[DOCUMENT EXCERPT]
+++

Skip to content

Overview

maxdudek edited this page Jan 8, 2021 · 21 revisions

Table of Contents

Overview

The HWI Crystallization Conditions Database is a Python based tool for searching crystallization conditions uploaded to the PDB. The database contains a method to parse the crystallization details in the PDB into a formatted list of compounds and their concentration, as well as a dictionary to standardize the names of the chemical compounds. This module also contains a tool to aid in expanding the dictionary.

Running the scripts in this module requires Python 3.6 or greater. Other required packages are explained as they are needed.

NOTE: Any additional scripts should be created in src/, but run in the root directory of the repo.

The Structure Class

A Structure object is created for every structure in the PDB which includes crystallization details. Each Structure object contains the following attributes:

  • String pdbid: The unique 4-character PDB ID code
  • String pmcid: The PubMed Central ID (PMCID) of the paper associated with the structure (pmcid=None if no paper is available)
  • String details: The crystallization details of the structure, found under the "Experiment" tab of the PDB page.
  • float pH: The pH of the crystallization experiment, found under the "Experiment" tab of the PDB page (pH=None if no pH value is found).
  • float temperature: The temperature of the crystallization experiment in K, found under the "Experiment" tab of the PDB page (temperature=None if no temperature is found).
  • String method: The method of crystallization, found under the "Experiment" tab of the PDB page (method=None if no method is found).
  • float resolution: The High Overall resolution in ångströms, found under "Data Collection" in the "Experiment" tab of the PDB page (resolution=None if no resolution is found).
  • String[] sequences: A list of all sequences associated with the structure, in the order they appear in the PDB.

+++

[WRITTEN REQUEST 1]
Translate this sentence from the crystallization database overview into Spanish: "Running the scripts in this module requires Python 3.6 or greater."
[WRITTEN REQUEST 2]
Reproduce the part of the crystallization database overview starting with "NOTE: Any additional" and going on through "the PDB page.".
The entries that come after the text have no part in this.

[Dataset items]
+++

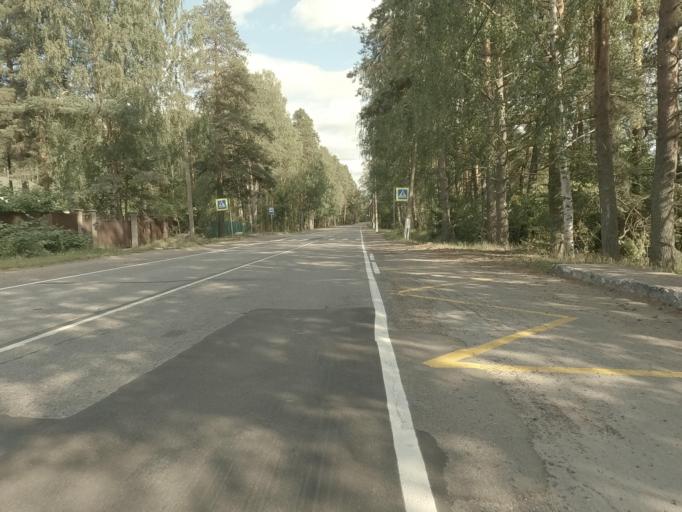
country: RU
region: Leningrad
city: Kamennogorsk
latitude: 60.9454
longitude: 29.1427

+++

[CORRECT RESULT 1]
Para ejecutar los scripts de este módulo se requiere Python 3.6 o una versión posterior.

[CORRECT RESULT 2]
NOTE: Any additional scripts should be created in src/, but run in the root directory of the repo.

The Structure Class

A Structure object is created for every structure in the PDB which includes crystallization details. Each Structure object contains the following attributes:

  • String pdbid: The unique 4-character PDB ID code
  • String pmcid: The PubMed Central ID (PMCID) of the paper associated with the structure (pmcid=None if no paper is available)
  • String details: The crystallization details of the structure, found under the "Experiment" tab of the PDB page.